**WHAT YOU HAVE TO DO**
Reproduce nothing but the lines from the one containing "Identify the document" to the end of the records below, each exactly as written.

[INPUT DATA — start]

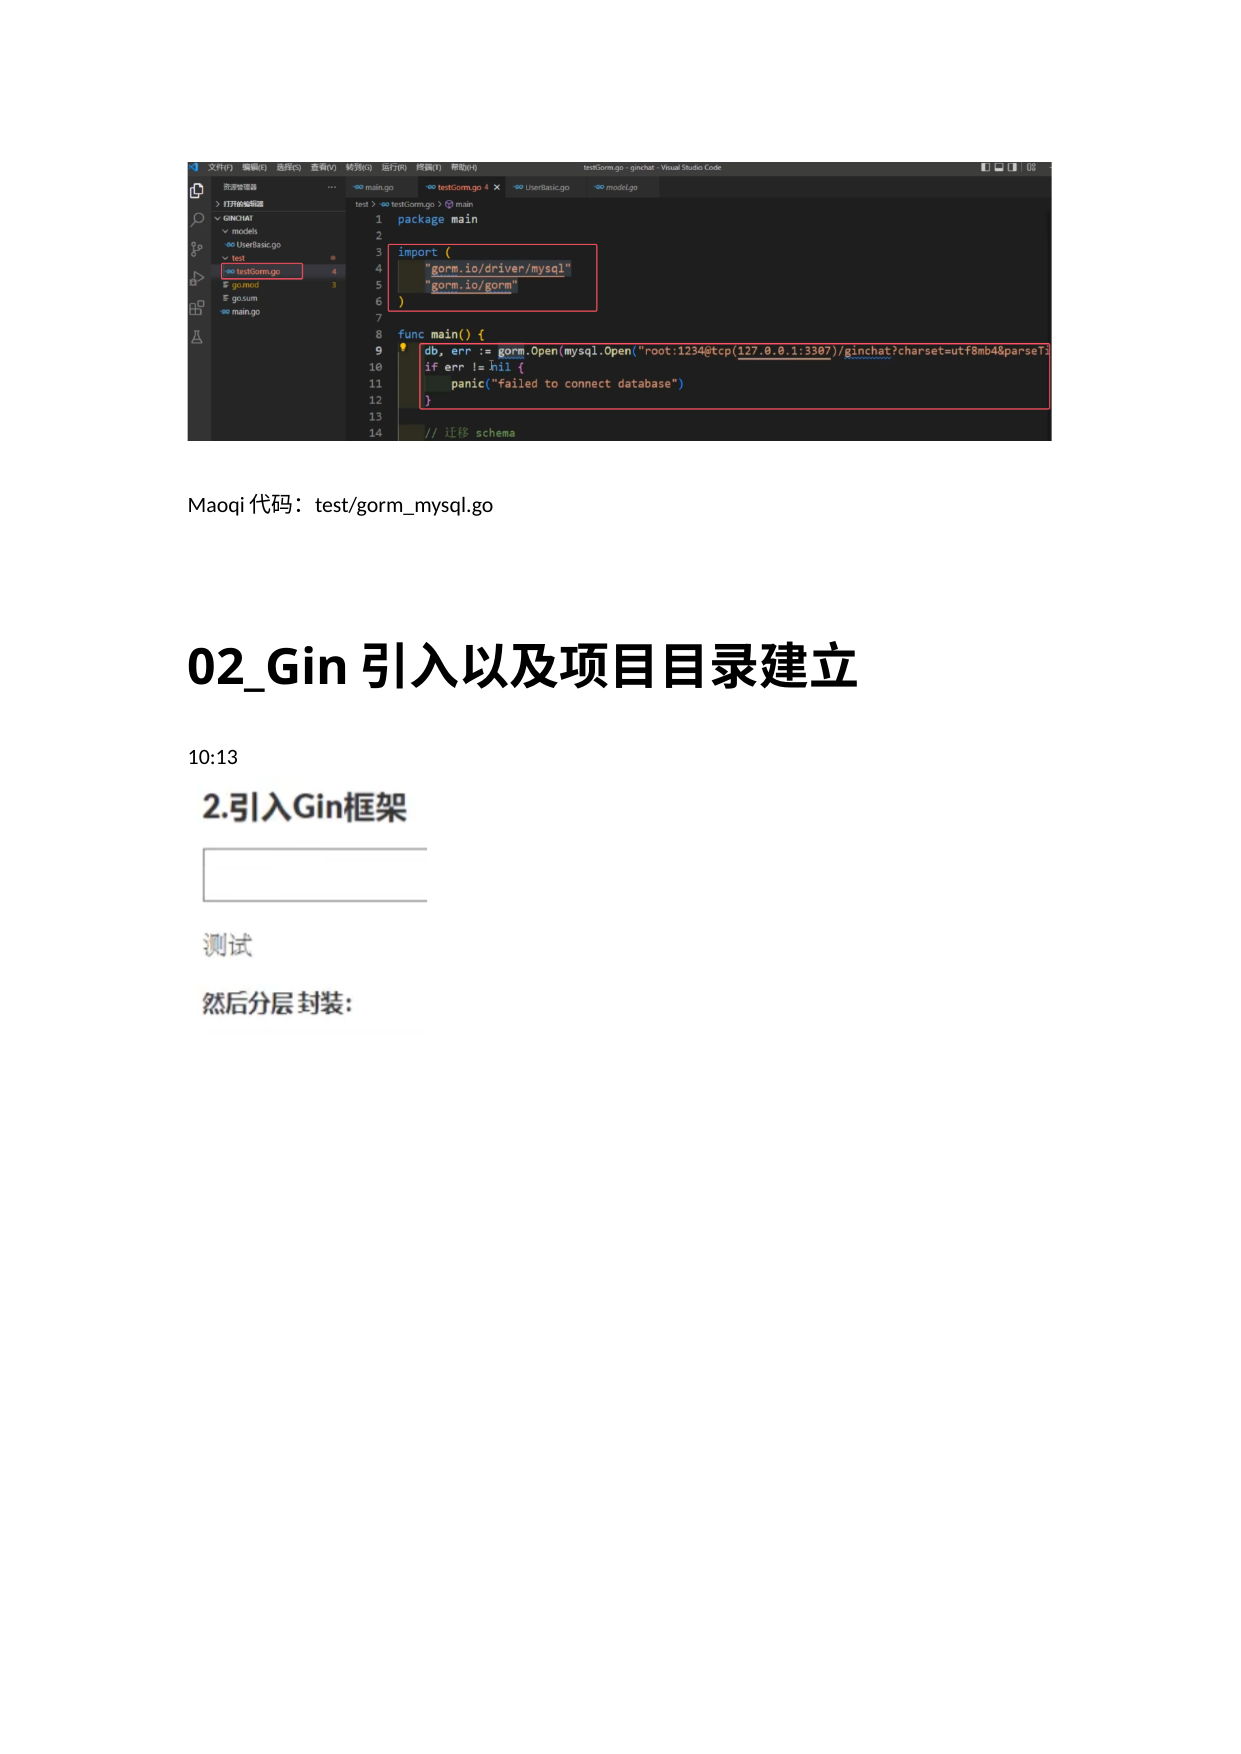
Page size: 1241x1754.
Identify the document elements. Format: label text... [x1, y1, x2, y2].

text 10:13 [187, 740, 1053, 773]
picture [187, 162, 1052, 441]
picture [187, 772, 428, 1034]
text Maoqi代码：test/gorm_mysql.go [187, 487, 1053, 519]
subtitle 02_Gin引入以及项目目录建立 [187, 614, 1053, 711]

[INPUT DATA — finish]

**TASK ANSWER**
Identify the document elements. Format: label text... [x1, y1, x2, y2].

text 10:13 [187, 740, 1053, 773]
picture [187, 162, 1052, 441]
picture [187, 772, 428, 1034]
text Maoqi代码：test/gorm_mysql.go [187, 487, 1053, 519]
subtitle 02_Gin引入以及项目目录建立 [187, 614, 1053, 711]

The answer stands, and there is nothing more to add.